The Bothy Book Blog
‘A bothy is a place of safety in a storm, a place to take shelter and recuperate in the wildest of landscapes. Traditionally open to all, they are a place you may meet others who are also on a journey, similar but perhaps different to yours. A place where you can share in the warmth of a fire, a song or a tale. But you may also find solitude there; space to contemplate where you’ve been and where you’re headed. In each bothy there is usually a book where people can sign their name, tell their story and share their voice. It may include reflections, poems, observations or pictures inspired by their time at or on their way to the bothy.’
The Bothy Book Blog is our way of sharing the stories and perspectives of a diverse cohort of individuals across sectors relevant to Venture Trust’s work and policy areas of interest. We invite voices from across the public, private and third sector to spend some time in the virtual Bothy and share their thoughts and ideas across the issues of community justice, employability and wellbeing.
This instalment of the blog is penned by our new Chair, Angela McCusker. A qualified expert in mindfulness, Angela has over 20 years experience at Board level operating in international and multi cultural environments. She has worked in many sectors and now brings that wealth of experience and knowledge to her NXD roles and working with senior teams and individuals.
A bothy is a place of refuge, somewhere to find shelter and warmth.
I have stayed in or camped beside many bothies.
Reflecting on my experiences, it was often with a lot of relief that I arrived at a bothy; with a sense of feeling safe, knowing where I was, and knowing thatI could relax. I often found that relief especially when the weather was wild and closing in – a bothy was a very welcome sight indeed.
A bothy is a physical refuge, a physical place of shelter and warmth.
So, I started to reflect; how do I find refuge which is not a physical presence – how do I find refuge within? How do I find a place of warmth, safety and shelter within. I find this particularly important when life is a bit wild or closing in – I find my internal refuge even more important.
For me, I find that place of refuge through practising mindfulness. Many years ago, I started on my own journey of personal development which led me to meditation and tai chi. And then, in 2010, I started a Masters in Mindfulness at Aberdeen University, which has been completely transforming for me personally.
My Masters in Mindfulness led to me working with many leaders and individuals; bearing in mind we are all leaders of our own life. We are all leaders in finding our own internal refuge; which is part of building resilience.
I think it is important in terms of finding refuge to ask ourselves, “what nourishes me? What depletes me?”, And take the time to find out and put into place in our lives those things that nourish us.
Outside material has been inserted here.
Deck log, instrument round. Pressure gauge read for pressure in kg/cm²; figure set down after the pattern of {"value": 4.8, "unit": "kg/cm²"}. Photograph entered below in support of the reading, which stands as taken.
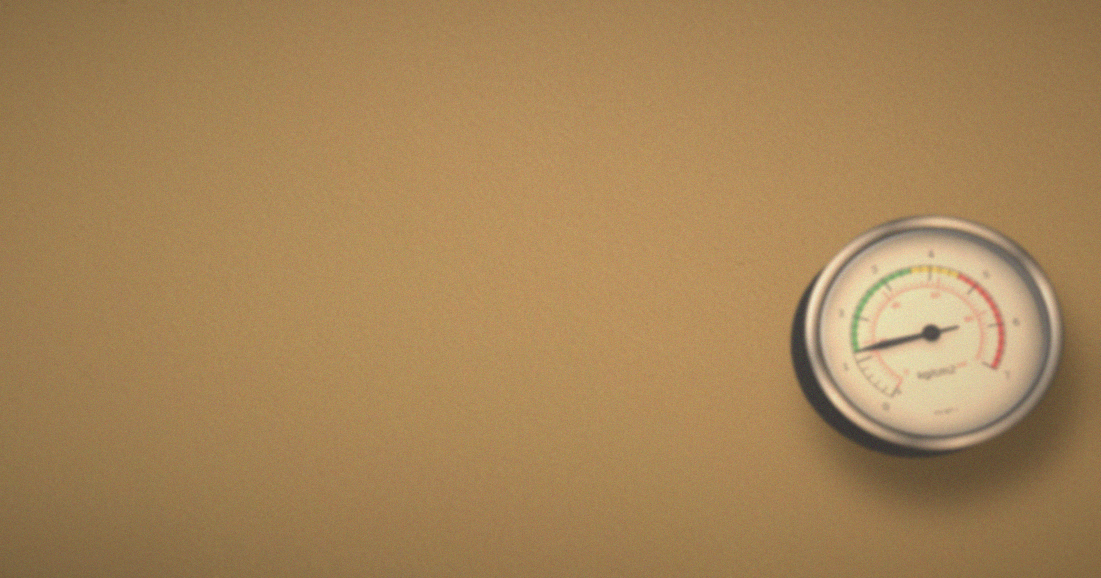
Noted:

This helps build resilience; helps to build our own refuge.
We all face many demands in life today and it can be more difficult to switch off. Often, we can become consumed by the digital world – and perhaps we can ask ourselves – can I have a digital detox? What would that look like?
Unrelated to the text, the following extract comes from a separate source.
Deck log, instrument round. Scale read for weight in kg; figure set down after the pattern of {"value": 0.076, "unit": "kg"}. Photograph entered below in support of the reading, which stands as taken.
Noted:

My own nourishment often takes place outdoors: I love wild swimming, and swim in the sea all year round. I find it incredibly invigorating. Since my 20’s I have been a keen hill walker, and love walking on the beach and in the mountains. It gives me a sense of peace. I even climbed Mount Kilimanjaro! It was my mindfulness practice which helped me get to the summit.
Finding what nourishes us is very personal. For me, as well as wild swimming and hill walking, I spend time with friends and family; listen to music and I am always reading a number of books.
I have worked with many groups and individuals teaching mindfulness. The feedback from people is that they are a lot calmer, happier, and a lot less stressed. It helps people deal with stress and anxiety; helps build resilience, and builds a capacity for dealing with difficult situations.
However, mindfulness may or may not be for you. What I would like to invite you to do is to ask yourself the following questions:
How do I cultivate my own refuge? What nourishes me? What depletes me? How can I devote time to nourishing myself and building my own refuge? What would my motivation be? How would I feel if I was able to spend more time doing things that nourish me?